I have not, historically, been a risk taker. Try this new television show? OK. Choose a new breakfast cereal? Maybe. Strap a bungee cord to my ankle and leap face-first into a pool of asphalt? I’ll be hiding the coat closet.
Of course, I’m not saying that I should be jumping from airplanes or swan diving off cliffs to prove that I’m brave, just that I can be disproportionately afraid of certain things. At times my fear that Something Bad Will Happen can be so powerful that it dares the universe to deliver.
On our honeymoon, Bryan spent hours backstroking in the ocean outside our room, while I worried from the balcony. The water was choppy and dark, I could tell a storm was coming in, and you couldn’t see the bottom because the sand was so churned up. As all of you know, when you can’t see what’s around you, you’re obviously surrounded by vicious beasties that would like to suck the marrow from your bones.
After much cajoling, Bryan finally convinced me to join him for a swim. I cautiously waded in up to my thighs, and was immediately stung by a jellyfish.
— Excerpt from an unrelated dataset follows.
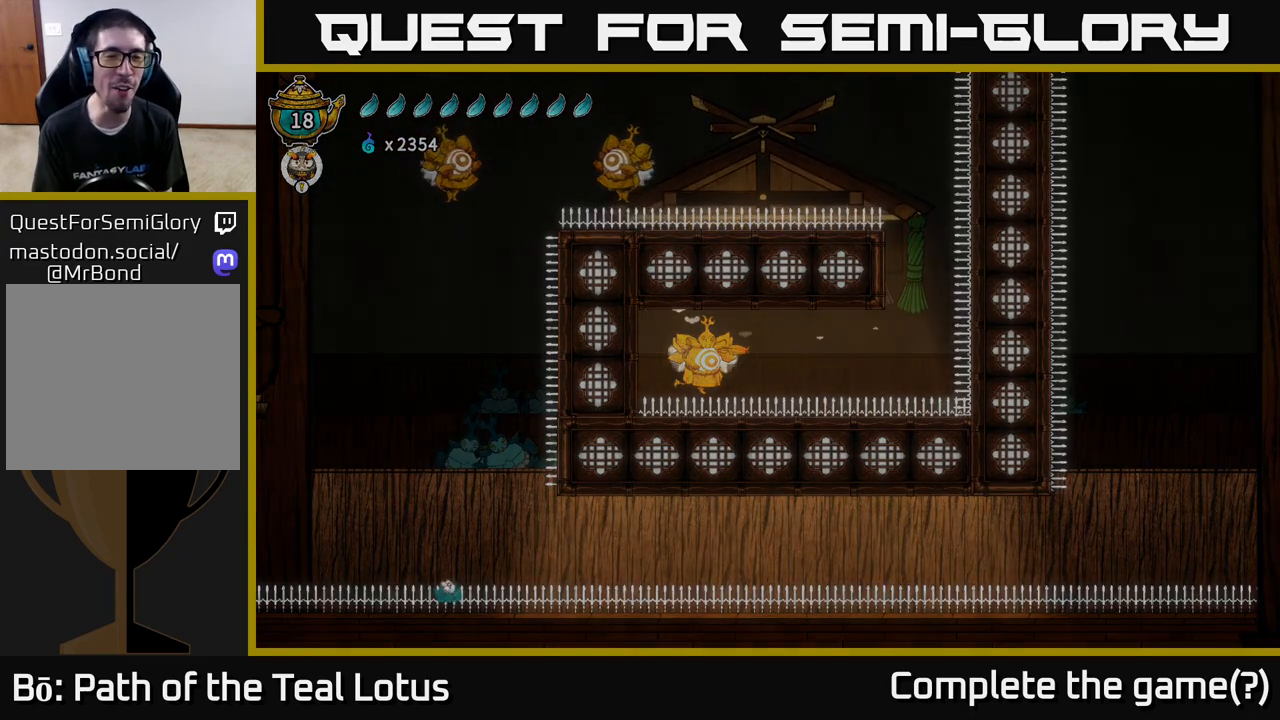
{"buttons": ["L2"], "left_stick": "center", "right_stick": "center", "events": [[167, "L2", "down"], [383, "L2", "up"], [500, "L2", "down"]]}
This is how it goes. I predict that Bad Stuff will happen, and Bad Stuff never lets me down. So, this year, one of my birthday goals was to ignore my own best instincts. I decided to take more risks.
When we left for Belize, I knew it had some of the most beautiful reefs in the world, and we agreed to take a snorkeling trip. I had to steel myself for the good of the group, because I’ve never really enjoyed snorkeling. When I’m not struggling to get my mask to work, I’m floating paralyzed in a teeming soup of living things. All of them swim faster than me, and sharks totally know this.
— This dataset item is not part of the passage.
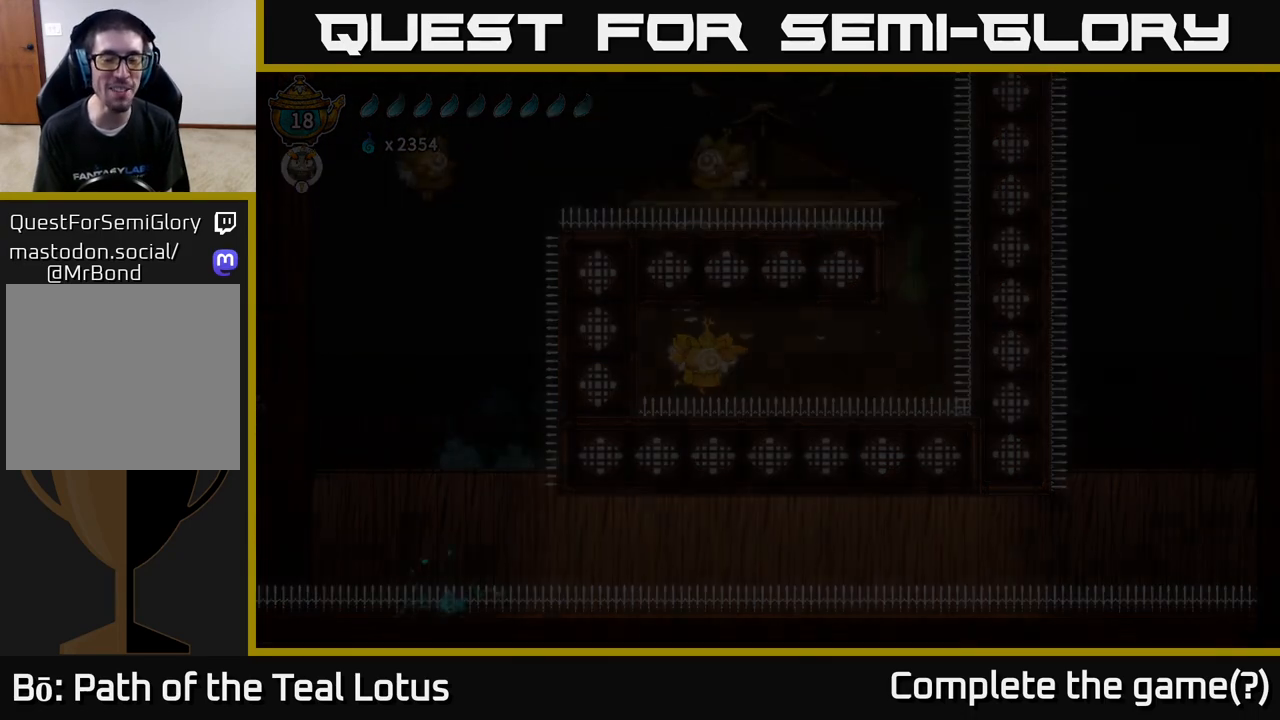
{"buttons": ["L2"], "left_stick": "center", "right_stick": "center", "events": [[150, "L2", "up"], [233, "L2", "down"], [417, "L2", "up"], [467, "L2", "down"]]}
Still, I’m the one who wanted to take more risks, so a few days into vacation we climbed aboard the boat that would take us to the reef, about fifteen minutes away from the island. Once we were in the water, my new resolve to resist panic was holding up. We’d been swimming for a half hour or so, and I was having a great time. That is, until our guide grabbed my upper arm and pointed out a dark, ominous shape waiting below us. It was a shark.
I inhaled a lungful of salt water, jerked my head up to choke and gasp for air, then smacked my face back into the water so I could monitor the shark. As our guide swam down toward it, I began to hyperventilate and search frantically for Bryan. I planned to grab him around the chest and drag him back to the boat.
Our guide took hold of the shark’s fins, and then let it pull him along as it struggled to get away. Horrified, I finally found Bryan in the tangle of limbs and snorkel masks. He read my terror, and responded with a dizzy grin, shoving his hands in my face with his thumbs pointed up. Chum, I thought.
Having scared the shark away, our guide returned to the group and we continued on our way back to the boat. I was shaking a little as I climbed aboard and peeled the mask off of my face. You didn’t like the shark much, did you? Bryan asked. No, I said. I did not.
A few minutes later, the boat stopped unexpectedly and our guide pulled out a bucket of fish. He threw handfuls overboard, and in a few moments the water was jumping with sharks. I inhaled deeply.
Climb in! our guide yelled, over the din of gnashing teeth. They won’t bite.
I drew my eyebrows in and pointed accusingly at the convulsing mass. Biting was all they seemed to be doing. Biting is, in fact, how sharks roll.
Our guide laughed, They’re nurse sharks! Not aggressive.
They were leaping and tearing at the fish, piling on top of one another to get at it. Our friend Erin, a certified diver, was already halfway down the ladder. Bryan snapped his mask on and ran his thumb beneath the elastic band. Come on, baby! he said. I clenched my teeth and whimpered.
You’re not coming? he asked, throwing one leg over the side. He was disappointed. My eyes widened. No! I said. No! Why exactly are we getting in the water here? For a front-row view of a feeding frenzy? But Bryan was already in.
I reached for my camera and kept an eye out for his head bobbing above the waves. I could hardly believe how many sharks there were, or how vicious they looked, tearing at the chum.
While I watched, I could already begin to feel the pull of regret. I knew that when we got home, I wouldn’t be able to join in when Bryan told this story to our friends; that I would have to say I’d waited in the boat.
I thought about how much of my life I’d spent watching other people do things that scared me. Here I was, standing by, while people a few feet away from me were seizing a once-in-a-lifetime moment. I knew I wasn’t being brave, and I was jealous of the others who had slipped into the water so confidently. I thought about my resolution, and how swimming with sharks is the actual clich that people use to describe foolhardy risks.
As I secured my mask, Bryan surfaced and beckoned me in. I adjusted my snorkel, and jumped.